Friday, January 27, 2017

Gods Indifference

24“It shall come to pass That before they call, I will answer; And while they are still speaking, I will hear.
Isaiah 65: 24 NKJV

I went there again this week, drawn in like a moth to the flame.  Facing a personal struggle, I found myself again making my requests made known to my heavenly Father for deliverance.  In my heart I was faithfully fully expecting that God would indeed deliver me from this current firestorm in my life.  Why wouldn't I?  For He had intervened for me so many times in the past.  I could not expect that this time would be any different.  And so I turned to my Father in prayer.  Along the way I certainly had my doubts, but I was a good christian soldier and trusted that God had my best interests at heart.  After all, I was not only His child, but an heir in Christ as well.  Having this resume in my favor, how could I not expect that things would turn out exactly as I prayed to my Father for?  I don't call faith such as this as confidence, just the reassurance that God will provide the best for us.  However, when indeed the smoke of lifes trials had cleared I found myself once again in a the familiar place of wondering why my heavenly Father had seemingly been deaf to my pleas for help.  After all, didn't I have an advantage over others who might bend Gods ear for help?  Was I not His very child and heir?  Certainly I had the right to expect that my heavenly Father would deliver me from this current storm.  Or did I?  Certainly Gods arms are not that short that He cannot save, nor is His ear so deaf that it cannot hear our cries.  But what are we to think when we feel that our pleas seemingly fall on our heavenly Fathers deaf ears?  Are we to take from this that we haven't prayed hard enough?  That we haven't fasted or tithed enough?  I would suggest that this kind of thinking is institutional and is dangerous to our very faith.  And yet I once again fell for it.  For my very first thought was that perhaps there was something I had done which did not appease God.  Nothing could be far more old testament than this kind of thinking.  For Christ did not give Himself for someone who had just a passing relationship with the Father {John 3: 16 -17}.

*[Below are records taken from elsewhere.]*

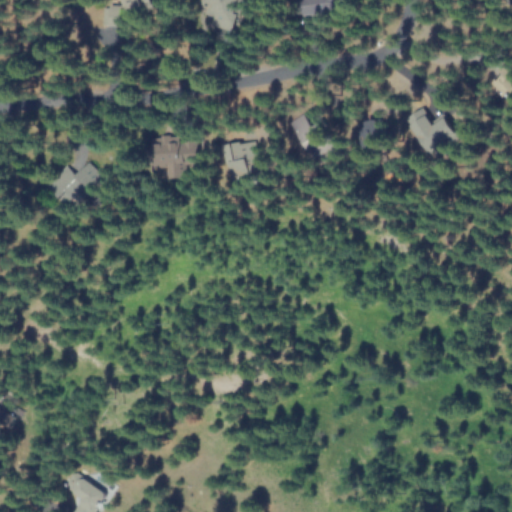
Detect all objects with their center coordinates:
building: (505, 0)
building: (328, 3)
building: (226, 12)
road: (222, 82)
building: (306, 125)
building: (89, 184)
building: (8, 418)
building: (90, 495)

7Let the wicked forsake his way, And the unrighteous man his thoughts; Let him return to the LORD, And He will have mercy on him; And to our God, For He will abundantly pardon. 8“For My thoughts are not your thoughts, Nor are your ways My ways,” says the LORD. 9“For as the heavens are higher than the earth, So are My ways higher than your ways, And My thoughts than your thoughts.
Isaiah 55: 7 - 9 NKJV

Was I right that I should expect that God would hear my calls and deliver me from the storm which I was facing?  Absolutely!  For I believe in my God fearing heart that He indeed delights in providing for His children {Matthew 7:11}.  Was God really indifferent to my cries for His assistance?  Absolutely not.  Remember, the Isrealites cried out to God for deliverance, and after several hundred years God responded that he "Had heard the cries of His people."  Really God?  Was God ignoring His people?  No, but there certainly was a delay before His deliverance.  So it is with us.  I do not believe that God is ever indifferent to our cries and requests, that is just not His nature.  For God is love, and to turn His back on His children would certainly not exhibit that love which defines him {1 John 4: 7-8}.  Far from being indifferent to our requests, I believe that this is more of an issue with our own perceptions than Gods indifference.  Isaiah clearly tells us that the ways of our heavenly Father are above our own.  So, is what I see as Gods indifference to my situation simply my heavenly Fathers nudging me in a direction He knows is right for me?  I feel that this is closer to the truth.  However, when the storms come, we will once again find ourselves tossed by the waves calling to God for deliverance.  The storms will indeed come, but we are blessed with a Father who delights in His children.